Exercise instructions
Rewrite the lines below with "pointer" changed to "needle" wherever it occurs, keeping everything else the same. Leave out the pictures.

____

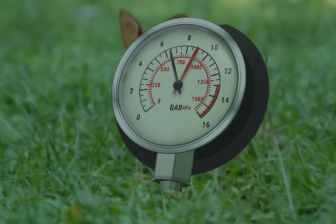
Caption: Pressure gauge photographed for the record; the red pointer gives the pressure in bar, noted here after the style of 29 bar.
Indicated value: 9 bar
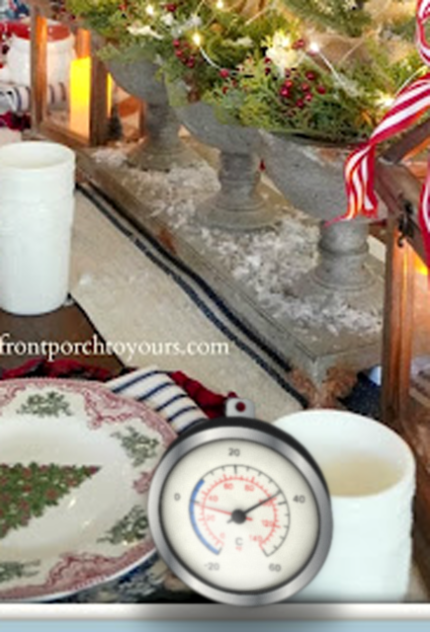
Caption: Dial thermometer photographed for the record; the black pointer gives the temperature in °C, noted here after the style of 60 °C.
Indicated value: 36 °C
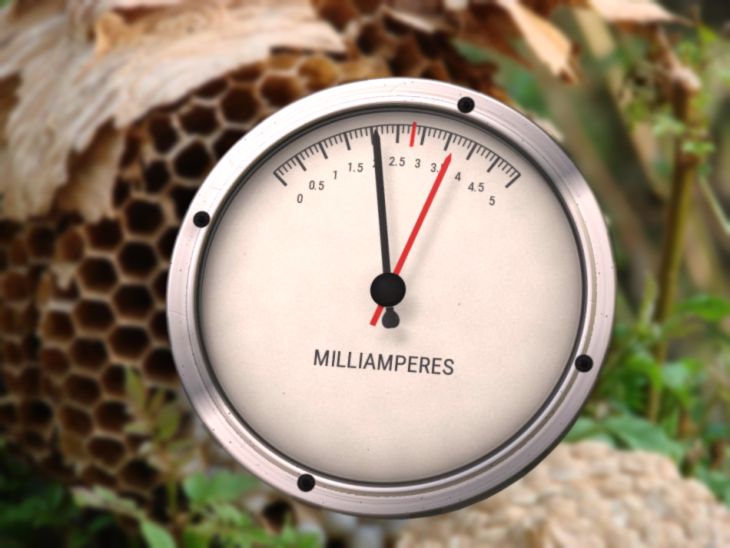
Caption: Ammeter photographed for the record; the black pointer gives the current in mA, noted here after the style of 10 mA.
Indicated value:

____

Exercise solution
Caption: Pressure gauge photographed for the record; the red needle gives the pressure in bar, noted here after the style of 29 bar.
Indicated value: 9 bar
Caption: Dial thermometer photographed for the record; the black needle gives the temperature in °C, noted here after the style of 60 °C.
Indicated value: 36 °C
Caption: Ammeter photographed for the record; the black needle gives the current in mA, noted here after the style of 10 mA.
Indicated value:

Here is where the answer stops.